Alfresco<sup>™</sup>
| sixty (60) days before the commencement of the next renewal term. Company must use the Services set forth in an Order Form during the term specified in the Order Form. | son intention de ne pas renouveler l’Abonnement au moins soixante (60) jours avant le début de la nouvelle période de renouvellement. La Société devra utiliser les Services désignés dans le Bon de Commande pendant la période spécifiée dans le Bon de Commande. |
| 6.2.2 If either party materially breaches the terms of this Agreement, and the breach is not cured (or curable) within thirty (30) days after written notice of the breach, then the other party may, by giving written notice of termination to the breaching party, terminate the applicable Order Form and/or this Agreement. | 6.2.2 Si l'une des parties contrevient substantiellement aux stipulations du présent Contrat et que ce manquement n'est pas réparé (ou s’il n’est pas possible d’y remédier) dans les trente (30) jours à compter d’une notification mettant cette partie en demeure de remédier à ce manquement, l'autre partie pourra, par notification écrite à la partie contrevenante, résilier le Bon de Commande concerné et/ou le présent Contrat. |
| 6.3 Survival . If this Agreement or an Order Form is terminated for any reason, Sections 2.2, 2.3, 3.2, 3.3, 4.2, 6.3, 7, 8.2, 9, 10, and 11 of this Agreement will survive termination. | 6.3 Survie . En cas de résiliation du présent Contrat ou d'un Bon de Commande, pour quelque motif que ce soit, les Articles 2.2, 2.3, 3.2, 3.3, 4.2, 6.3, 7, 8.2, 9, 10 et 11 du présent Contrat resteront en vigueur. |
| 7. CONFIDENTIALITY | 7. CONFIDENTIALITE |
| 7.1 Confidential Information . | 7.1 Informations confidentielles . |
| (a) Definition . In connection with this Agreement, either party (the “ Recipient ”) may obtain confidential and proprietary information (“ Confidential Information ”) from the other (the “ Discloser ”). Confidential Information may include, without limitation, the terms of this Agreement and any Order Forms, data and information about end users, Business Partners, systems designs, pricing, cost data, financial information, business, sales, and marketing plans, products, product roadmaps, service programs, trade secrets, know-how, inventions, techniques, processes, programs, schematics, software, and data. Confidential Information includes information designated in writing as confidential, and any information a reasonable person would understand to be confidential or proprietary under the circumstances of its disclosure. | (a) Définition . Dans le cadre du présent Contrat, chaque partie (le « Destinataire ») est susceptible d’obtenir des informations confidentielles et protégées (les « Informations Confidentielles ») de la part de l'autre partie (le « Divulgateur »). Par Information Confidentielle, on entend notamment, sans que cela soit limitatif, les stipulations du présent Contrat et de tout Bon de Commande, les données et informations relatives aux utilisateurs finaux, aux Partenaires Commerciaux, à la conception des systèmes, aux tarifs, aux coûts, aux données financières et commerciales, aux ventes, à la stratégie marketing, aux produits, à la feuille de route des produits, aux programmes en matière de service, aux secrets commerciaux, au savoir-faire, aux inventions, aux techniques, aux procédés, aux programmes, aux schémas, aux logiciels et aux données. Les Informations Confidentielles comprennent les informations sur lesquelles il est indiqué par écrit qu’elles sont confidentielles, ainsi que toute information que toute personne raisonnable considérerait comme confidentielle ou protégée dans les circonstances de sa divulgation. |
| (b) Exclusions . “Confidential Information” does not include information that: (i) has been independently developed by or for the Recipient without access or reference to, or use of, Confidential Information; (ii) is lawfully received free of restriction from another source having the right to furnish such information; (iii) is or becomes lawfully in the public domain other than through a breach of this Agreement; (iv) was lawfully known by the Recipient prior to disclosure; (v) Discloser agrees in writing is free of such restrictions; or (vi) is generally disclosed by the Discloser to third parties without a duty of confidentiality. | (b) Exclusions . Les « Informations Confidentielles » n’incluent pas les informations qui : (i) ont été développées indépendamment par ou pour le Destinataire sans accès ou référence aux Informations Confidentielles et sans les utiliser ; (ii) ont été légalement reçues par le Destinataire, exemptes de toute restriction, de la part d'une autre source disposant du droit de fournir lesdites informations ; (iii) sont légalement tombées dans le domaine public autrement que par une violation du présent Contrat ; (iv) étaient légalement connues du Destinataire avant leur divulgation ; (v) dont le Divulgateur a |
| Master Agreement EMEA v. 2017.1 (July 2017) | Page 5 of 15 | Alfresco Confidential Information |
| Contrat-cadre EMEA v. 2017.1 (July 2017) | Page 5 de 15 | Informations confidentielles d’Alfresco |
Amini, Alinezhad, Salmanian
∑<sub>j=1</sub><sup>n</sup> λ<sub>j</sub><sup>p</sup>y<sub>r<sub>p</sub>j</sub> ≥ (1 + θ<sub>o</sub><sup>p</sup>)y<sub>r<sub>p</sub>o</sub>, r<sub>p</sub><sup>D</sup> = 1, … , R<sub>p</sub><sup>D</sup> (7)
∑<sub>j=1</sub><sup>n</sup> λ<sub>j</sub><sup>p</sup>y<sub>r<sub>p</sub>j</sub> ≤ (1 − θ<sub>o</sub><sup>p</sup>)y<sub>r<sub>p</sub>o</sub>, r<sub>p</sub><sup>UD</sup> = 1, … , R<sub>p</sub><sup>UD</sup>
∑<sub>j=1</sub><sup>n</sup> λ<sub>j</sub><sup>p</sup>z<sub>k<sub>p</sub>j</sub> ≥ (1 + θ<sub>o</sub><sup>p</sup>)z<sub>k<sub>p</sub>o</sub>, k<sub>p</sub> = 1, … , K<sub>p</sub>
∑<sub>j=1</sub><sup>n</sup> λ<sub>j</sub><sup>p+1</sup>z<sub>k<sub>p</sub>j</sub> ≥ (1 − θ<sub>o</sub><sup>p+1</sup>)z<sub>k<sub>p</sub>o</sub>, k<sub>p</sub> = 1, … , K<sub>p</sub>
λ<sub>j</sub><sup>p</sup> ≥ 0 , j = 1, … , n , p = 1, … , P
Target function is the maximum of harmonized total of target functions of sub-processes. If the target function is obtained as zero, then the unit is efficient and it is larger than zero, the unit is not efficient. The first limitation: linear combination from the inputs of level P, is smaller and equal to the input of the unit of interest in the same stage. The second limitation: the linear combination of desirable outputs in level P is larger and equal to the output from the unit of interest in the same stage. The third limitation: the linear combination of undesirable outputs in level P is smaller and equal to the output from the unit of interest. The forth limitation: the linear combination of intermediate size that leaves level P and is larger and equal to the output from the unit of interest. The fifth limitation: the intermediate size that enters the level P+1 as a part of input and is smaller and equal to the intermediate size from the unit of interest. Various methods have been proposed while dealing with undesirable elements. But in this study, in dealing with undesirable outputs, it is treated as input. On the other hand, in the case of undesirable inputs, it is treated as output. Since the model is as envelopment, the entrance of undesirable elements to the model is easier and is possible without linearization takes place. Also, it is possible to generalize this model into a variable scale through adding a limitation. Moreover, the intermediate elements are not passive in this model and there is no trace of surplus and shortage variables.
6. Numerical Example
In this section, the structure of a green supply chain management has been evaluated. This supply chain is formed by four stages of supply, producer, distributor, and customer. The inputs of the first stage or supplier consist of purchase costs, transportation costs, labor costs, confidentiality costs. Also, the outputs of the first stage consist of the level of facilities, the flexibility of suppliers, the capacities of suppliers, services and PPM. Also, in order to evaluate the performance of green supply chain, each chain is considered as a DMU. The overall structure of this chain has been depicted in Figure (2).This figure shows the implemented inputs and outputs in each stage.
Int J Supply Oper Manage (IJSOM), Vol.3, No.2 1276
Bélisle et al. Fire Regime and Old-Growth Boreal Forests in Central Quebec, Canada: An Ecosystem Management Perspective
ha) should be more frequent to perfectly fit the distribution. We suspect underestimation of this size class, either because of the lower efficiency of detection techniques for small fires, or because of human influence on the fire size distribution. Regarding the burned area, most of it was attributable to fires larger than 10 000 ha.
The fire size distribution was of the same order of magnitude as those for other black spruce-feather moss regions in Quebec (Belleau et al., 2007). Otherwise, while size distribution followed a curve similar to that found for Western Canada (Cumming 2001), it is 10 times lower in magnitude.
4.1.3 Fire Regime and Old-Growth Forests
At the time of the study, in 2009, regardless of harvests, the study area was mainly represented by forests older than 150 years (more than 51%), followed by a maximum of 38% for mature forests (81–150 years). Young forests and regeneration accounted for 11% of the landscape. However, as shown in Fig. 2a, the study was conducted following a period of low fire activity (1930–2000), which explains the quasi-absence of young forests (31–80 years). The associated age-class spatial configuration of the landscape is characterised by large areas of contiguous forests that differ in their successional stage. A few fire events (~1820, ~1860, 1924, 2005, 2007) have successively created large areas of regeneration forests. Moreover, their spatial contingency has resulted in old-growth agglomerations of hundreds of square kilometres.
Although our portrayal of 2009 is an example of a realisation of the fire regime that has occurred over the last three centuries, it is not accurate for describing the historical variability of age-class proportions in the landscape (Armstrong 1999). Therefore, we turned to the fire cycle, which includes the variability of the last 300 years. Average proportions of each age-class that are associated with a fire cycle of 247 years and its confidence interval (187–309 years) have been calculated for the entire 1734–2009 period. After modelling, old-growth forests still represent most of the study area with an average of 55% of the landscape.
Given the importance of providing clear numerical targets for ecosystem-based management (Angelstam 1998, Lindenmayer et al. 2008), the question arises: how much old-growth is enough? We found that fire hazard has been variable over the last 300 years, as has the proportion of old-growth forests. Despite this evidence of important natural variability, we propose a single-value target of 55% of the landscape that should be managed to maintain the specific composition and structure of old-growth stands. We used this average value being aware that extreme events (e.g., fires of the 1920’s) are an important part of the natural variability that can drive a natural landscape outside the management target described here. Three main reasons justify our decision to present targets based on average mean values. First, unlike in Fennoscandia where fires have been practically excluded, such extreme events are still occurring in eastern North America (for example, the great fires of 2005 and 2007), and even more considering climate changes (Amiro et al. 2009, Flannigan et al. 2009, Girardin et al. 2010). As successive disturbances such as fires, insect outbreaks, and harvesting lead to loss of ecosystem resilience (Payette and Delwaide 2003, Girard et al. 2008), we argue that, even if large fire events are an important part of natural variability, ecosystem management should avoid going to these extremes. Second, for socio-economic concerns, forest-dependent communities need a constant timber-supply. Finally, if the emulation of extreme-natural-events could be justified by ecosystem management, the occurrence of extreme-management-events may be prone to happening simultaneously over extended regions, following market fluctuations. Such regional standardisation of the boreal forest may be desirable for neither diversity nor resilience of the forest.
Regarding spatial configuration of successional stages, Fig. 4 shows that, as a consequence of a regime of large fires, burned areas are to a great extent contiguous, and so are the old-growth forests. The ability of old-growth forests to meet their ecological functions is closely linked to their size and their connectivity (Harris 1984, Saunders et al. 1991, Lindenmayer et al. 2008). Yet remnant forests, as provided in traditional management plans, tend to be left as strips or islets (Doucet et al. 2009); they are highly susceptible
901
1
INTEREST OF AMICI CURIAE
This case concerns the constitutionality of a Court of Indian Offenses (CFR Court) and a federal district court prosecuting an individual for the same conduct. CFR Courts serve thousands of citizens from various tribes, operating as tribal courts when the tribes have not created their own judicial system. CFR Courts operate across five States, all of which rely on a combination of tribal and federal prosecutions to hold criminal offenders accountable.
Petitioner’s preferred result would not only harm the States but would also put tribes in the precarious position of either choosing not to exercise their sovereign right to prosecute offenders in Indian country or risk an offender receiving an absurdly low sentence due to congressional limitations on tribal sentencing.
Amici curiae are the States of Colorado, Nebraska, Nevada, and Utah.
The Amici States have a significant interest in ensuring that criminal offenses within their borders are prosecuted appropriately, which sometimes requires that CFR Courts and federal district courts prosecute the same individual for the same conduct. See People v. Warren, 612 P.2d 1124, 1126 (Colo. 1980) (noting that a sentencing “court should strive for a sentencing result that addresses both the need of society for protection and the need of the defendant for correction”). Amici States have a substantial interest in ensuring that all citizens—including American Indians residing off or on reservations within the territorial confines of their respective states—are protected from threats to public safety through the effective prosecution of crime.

EXERCISE: Would you print exactly the lines from the first line of the entries above through the line that has "de Commande. |", both included, and stop there?

SOLUTION TO THE EXERCISE:
Alfresco<sup>™</sup>
| sixty (60) days before the commencement of the next renewal term. Company must use the Services set forth in an Order Form during the term specified in the Order Form. | son intention de ne pas renouveler l’Abonnement au moins soixante (60) jours avant le début de la nouvelle période de renouvellement. La Société devra utiliser les Services désignés dans le Bon de Commande pendant la période spécifiée dans le Bon de Commande. |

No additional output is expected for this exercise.